Saved data entries:
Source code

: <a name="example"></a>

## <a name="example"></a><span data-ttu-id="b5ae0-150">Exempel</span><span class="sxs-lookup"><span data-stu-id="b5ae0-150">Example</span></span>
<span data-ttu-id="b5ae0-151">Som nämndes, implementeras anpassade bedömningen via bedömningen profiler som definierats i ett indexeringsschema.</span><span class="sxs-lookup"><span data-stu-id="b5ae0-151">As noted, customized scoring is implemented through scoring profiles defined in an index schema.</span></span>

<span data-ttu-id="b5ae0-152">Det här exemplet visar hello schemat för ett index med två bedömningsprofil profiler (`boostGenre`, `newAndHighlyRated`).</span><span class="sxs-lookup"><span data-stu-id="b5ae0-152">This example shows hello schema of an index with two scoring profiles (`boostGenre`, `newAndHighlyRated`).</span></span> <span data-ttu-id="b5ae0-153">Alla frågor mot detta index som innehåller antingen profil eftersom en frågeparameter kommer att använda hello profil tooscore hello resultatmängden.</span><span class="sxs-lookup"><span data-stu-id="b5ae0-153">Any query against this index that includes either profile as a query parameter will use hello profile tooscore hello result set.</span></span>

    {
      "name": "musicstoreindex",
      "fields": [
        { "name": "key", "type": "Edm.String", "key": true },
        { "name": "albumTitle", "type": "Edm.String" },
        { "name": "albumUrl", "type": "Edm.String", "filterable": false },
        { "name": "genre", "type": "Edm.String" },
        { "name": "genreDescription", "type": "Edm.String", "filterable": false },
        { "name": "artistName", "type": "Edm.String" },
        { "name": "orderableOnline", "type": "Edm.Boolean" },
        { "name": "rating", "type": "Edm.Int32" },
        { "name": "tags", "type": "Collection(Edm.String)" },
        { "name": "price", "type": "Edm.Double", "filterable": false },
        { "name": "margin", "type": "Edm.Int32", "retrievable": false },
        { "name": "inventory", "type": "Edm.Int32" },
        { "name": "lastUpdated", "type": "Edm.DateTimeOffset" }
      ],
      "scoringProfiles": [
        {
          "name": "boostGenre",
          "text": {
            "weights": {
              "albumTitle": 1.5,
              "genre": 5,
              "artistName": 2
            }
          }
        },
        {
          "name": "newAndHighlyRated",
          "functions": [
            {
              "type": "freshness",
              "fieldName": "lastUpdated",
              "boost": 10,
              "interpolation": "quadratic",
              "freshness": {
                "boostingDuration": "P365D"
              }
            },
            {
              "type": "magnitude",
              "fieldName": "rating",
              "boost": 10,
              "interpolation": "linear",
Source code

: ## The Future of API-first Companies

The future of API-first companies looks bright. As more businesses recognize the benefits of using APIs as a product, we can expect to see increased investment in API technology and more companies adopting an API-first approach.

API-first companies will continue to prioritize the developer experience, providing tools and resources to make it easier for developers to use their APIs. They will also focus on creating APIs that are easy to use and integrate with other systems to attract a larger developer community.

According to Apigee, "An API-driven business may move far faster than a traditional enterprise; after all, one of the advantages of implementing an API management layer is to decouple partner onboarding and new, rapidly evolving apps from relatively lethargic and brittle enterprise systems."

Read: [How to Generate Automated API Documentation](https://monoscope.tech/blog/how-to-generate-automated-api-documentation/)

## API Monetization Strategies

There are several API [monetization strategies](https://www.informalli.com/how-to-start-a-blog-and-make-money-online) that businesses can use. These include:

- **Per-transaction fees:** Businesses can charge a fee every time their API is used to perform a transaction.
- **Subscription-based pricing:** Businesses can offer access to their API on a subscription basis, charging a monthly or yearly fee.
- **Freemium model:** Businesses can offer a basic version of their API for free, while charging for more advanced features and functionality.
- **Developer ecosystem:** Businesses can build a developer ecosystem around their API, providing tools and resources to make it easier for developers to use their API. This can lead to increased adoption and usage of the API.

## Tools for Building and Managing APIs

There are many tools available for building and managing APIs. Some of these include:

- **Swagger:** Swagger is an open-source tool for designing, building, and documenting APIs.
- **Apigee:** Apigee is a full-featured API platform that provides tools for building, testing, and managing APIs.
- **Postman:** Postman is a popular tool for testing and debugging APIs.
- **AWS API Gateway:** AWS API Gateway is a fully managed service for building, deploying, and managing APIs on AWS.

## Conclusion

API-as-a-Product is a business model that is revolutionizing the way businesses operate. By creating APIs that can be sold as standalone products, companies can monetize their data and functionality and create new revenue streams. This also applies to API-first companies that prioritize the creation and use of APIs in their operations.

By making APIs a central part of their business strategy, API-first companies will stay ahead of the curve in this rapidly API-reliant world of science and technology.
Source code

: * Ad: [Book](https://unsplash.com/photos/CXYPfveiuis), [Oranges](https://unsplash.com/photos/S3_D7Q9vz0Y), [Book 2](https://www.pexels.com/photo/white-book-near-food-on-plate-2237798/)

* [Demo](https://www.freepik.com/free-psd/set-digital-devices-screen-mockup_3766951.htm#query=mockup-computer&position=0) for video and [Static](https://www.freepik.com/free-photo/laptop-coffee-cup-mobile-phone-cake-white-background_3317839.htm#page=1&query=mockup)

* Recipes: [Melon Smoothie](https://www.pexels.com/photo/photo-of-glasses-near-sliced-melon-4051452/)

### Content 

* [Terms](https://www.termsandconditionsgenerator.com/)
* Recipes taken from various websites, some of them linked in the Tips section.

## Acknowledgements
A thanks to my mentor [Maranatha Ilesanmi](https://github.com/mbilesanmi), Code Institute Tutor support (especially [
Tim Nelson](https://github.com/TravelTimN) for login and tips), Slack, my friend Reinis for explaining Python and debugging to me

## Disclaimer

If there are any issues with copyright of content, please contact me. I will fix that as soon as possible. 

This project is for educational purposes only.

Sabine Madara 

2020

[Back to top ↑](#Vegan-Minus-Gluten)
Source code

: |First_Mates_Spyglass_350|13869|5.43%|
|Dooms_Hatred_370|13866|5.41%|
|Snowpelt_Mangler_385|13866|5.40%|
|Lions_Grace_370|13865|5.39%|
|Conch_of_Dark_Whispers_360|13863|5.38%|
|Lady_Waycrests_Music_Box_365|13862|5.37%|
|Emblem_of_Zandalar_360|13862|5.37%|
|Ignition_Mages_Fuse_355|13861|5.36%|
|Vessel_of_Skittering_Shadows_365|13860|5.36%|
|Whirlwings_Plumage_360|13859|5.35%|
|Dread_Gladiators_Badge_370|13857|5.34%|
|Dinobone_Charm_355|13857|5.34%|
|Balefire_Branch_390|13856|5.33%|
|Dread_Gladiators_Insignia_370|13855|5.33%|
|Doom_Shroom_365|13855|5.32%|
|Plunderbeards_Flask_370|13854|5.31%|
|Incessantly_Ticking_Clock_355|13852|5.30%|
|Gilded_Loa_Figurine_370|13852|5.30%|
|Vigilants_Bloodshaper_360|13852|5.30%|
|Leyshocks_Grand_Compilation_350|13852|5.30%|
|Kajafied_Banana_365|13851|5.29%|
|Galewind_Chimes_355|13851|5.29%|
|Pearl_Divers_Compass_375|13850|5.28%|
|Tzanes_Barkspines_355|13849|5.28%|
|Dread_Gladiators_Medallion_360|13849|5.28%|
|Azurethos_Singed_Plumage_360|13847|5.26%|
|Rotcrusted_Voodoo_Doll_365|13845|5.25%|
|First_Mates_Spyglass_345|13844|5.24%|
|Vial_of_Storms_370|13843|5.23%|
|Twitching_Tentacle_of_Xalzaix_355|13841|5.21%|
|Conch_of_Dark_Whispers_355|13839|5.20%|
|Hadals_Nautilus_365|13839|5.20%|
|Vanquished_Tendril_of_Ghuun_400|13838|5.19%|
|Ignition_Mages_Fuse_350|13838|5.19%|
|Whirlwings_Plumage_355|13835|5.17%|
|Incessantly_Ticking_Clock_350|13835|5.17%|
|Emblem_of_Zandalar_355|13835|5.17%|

ASSIGNED TASK: Copy out the entries above without altering a single character.

TASK ANSWER:
Source code

: <a name="example"></a>

## <a name="example"></a><span data-ttu-id="b5ae0-150">Exempel</span><span class="sxs-lookup"><span data-stu-id="b5ae0-150">Example</span></span>
<span data-ttu-id="b5ae0-151">Som nämndes, implementeras anpassade bedömningen via bedömningen profiler som definierats i ett indexeringsschema.</span><span class="sxs-lookup"><span data-stu-id="b5ae0-151">As noted, customized scoring is implemented through scoring profiles defined in an index schema.</span></span>

<span data-ttu-id="b5ae0-152">Det här exemplet visar hello schemat för ett index med två bedömningsprofil profiler (`boostGenre`, `newAndHighlyRated`).</span><span class="sxs-lookup"><span data-stu-id="b5ae0-152">This example shows hello schema of an index with two scoring profiles (`boostGenre`, `newAndHighlyRated`).</span></span> <span data-ttu-id="b5ae0-153">Alla frågor mot detta index som innehåller antingen profil eftersom en frågeparameter kommer att använda hello profil tooscore hello resultatmängden.</span><span class="sxs-lookup"><span data-stu-id="b5ae0-153">Any query against this index that includes either profile as a query parameter will use hello profile tooscore hello result set.</span></span>

    {
      "name": "musicstoreindex",
      "fields": [
        { "name": "key", "type": "Edm.String", "key": true },
        { "name": "albumTitle", "type": "Edm.String" },
        { "name": "albumUrl", "type": "Edm.String", "filterable": false },
        { "name": "genre", "type": "Edm.String" },
        { "name": "genreDescription", "type": "Edm.String", "filterable": false },
        { "name": "artistName", "type": "Edm.String" },
        { "name": "orderableOnline", "type": "Edm.Boolean" },
        { "name": "rating", "type": "Edm.Int32" },
        { "name": "tags", "type": "Collection(Edm.String)" },
        { "name": "price", "type": "Edm.Double", "filterable": false },
        { "name": "margin", "type": "Edm.Int32", "retrievable": false },
        { "name": "inventory", "type": "Edm.Int32" },
        { "name": "lastUpdated", "type": "Edm.DateTimeOffset" }
      ],
      "scoringProfiles": [
        {
          "name": "boostGenre",
          "text": {
            "weights": {
              "albumTitle": 1.5,
              "genre": 5,
              "artistName": 2
            }
          }
        },
        {
          "name": "newAndHighlyRated",
          "functions": [
            {
              "type": "freshness",
              "fieldName": "lastUpdated",
              "boost": 10,
              "interpolation": "quadratic",
              "freshness": {
                "boostingDuration": "P365D"
              }
            },
            {
              "type": "magnitude",
              "fieldName": "rating",
              "boost": 10,
              "interpolation": "linear",
Source code

: ## The Future of API-first Companies

The future of API-first companies looks bright. As more businesses recognize the benefits of using APIs as a product, we can expect to see increased investment in API technology and more companies adopting an API-first approach.

API-first companies will continue to prioritize the developer experience, providing tools and resources to make it easier for developers to use their APIs. They will also focus on creating APIs that are easy to use and integrate with other systems to attract a larger developer community.

According to Apigee, "An API-driven business may move far faster than a traditional enterprise; after all, one of the advantages of implementing an API management layer is to decouple partner onboarding and new, rapidly evolving apps from relatively lethargic and brittle enterprise systems."

Read: [How to Generate Automated API Documentation](https://monoscope.tech/blog/how-to-generate-automated-api-documentation/)

## API Monetization Strategies

There are several API [monetization strategies](https://www.informalli.com/how-to-start-a-blog-and-make-money-online) that businesses can use. These include:

- **Per-transaction fees:** Businesses can charge a fee every time their API is used to perform a transaction.
- **Subscription-based pricing:** Businesses can offer access to their API on a subscription basis, charging a monthly or yearly fee.
- **Freemium model:** Businesses can offer a basic version of their API for free, while charging for more advanced features and functionality.
- **Developer ecosystem:** Businesses can build a developer ecosystem around their API, providing tools and resources to make it easier for developers to use their API. This can lead to increased adoption and usage of the API.

## Tools for Building and Managing APIs

There are many tools available for building and managing APIs. Some of these include:

- **Swagger:** Swagger is an open-source tool for designing, building, and documenting APIs.
- **Apigee:** Apigee is a full-featured API platform that provides tools for building, testing, and managing APIs.
- **Postman:** Postman is a popular tool for testing and debugging APIs.
- **AWS API Gateway:** AWS API Gateway is a fully managed service for building, deploying, and managing APIs on AWS.

## Conclusion

API-as-a-Product is a business model that is revolutionizing the way businesses operate. By creating APIs that can be sold as standalone products, companies can monetize their data and functionality and create new revenue streams. This also applies to API-first companies that prioritize the creation and use of APIs in their operations.

By making APIs a central part of their business strategy, API-first companies will stay ahead of the curve in this rapidly API-reliant world of science and technology.
Source code

: * Ad: [Book](https://unsplash.com/photos/CXYPfveiuis), [Oranges](https://unsplash.com/photos/S3_D7Q9vz0Y), [Book 2](https://www.pexels.com/photo/white-book-near-food-on-plate-2237798/)

* [Demo](https://www.freepik.com/free-psd/set-digital-devices-screen-mockup_3766951.htm#query=mockup-computer&position=0) for video and [Static](https://www.freepik.com/free-photo/laptop-coffee-cup-mobile-phone-cake-white-background_3317839.htm#page=1&query=mockup)

* Recipes: [Melon Smoothie](https://www.pexels.com/photo/photo-of-glasses-near-sliced-melon-4051452/)

### Content 

* [Terms](https://www.termsandconditionsgenerator.com/)
* Recipes taken from various websites, some of them linked in the Tips section.

## Acknowledgements
A thanks to my mentor [Maranatha Ilesanmi](https://github.com/mbilesanmi), Code Institute Tutor support (especially [
Tim Nelson](https://github.com/TravelTimN) for login and tips), Slack, my friend Reinis for explaining Python and debugging to me

## Disclaimer

If there are any issues with copyright of content, please contact me. I will fix that as soon as possible. 

This project is for educational purposes only.

Sabine Madara 

2020

[Back to top ↑](#Vegan-Minus-Gluten)
Source code

: |First_Mates_Spyglass_350|13869|5.43%|
|Dooms_Hatred_370|13866|5.41%|
|Snowpelt_Mangler_385|13866|5.40%|
|Lions_Grace_370|13865|5.39%|
|Conch_of_Dark_Whispers_360|13863|5.38%|
|Lady_Waycrests_Music_Box_365|13862|5.37%|
|Emblem_of_Zandalar_360|13862|5.37%|
|Ignition_Mages_Fuse_355|13861|5.36%|
|Vessel_of_Skittering_Shadows_365|13860|5.36%|
|Whirlwings_Plumage_360|13859|5.35%|
|Dread_Gladiators_Badge_370|13857|5.34%|
|Dinobone_Charm_355|13857|5.34%|
|Balefire_Branch_390|13856|5.33%|
|Dread_Gladiators_Insignia_370|13855|5.33%|
|Doom_Shroom_365|13855|5.32%|
|Plunderbeards_Flask_370|13854|5.31%|
|Incessantly_Ticking_Clock_355|13852|5.30%|
|Gilded_Loa_Figurine_370|13852|5.30%|
|Vigilants_Bloodshaper_360|13852|5.30%|
|Leyshocks_Grand_Compilation_350|13852|5.30%|
|Kajafied_Banana_365|13851|5.29%|
|Galewind_Chimes_355|13851|5.29%|
|Pearl_Divers_Compass_375|13850|5.28%|
|Tzanes_Barkspines_355|13849|5.28%|
|Dread_Gladiators_Medallion_360|13849|5.28%|
|Azurethos_Singed_Plumage_360|13847|5.26%|
|Rotcrusted_Voodoo_Doll_365|13845|5.25%|
|First_Mates_Spyglass_345|13844|5.24%|
|Vial_of_Storms_370|13843|5.23%|
|Twitching_Tentacle_of_Xalzaix_355|13841|5.21%|
|Conch_of_Dark_Whispers_355|13839|5.20%|
|Hadals_Nautilus_365|13839|5.20%|
|Vanquished_Tendril_of_Ghuun_400|13838|5.19%|
|Ignition_Mages_Fuse_350|13838|5.19%|
|Whirlwings_Plumage_355|13835|5.17%|
|Incessantly_Ticking_Clock_350|13835|5.17%|
|Emblem_of_Zandalar_355|13835|5.17%|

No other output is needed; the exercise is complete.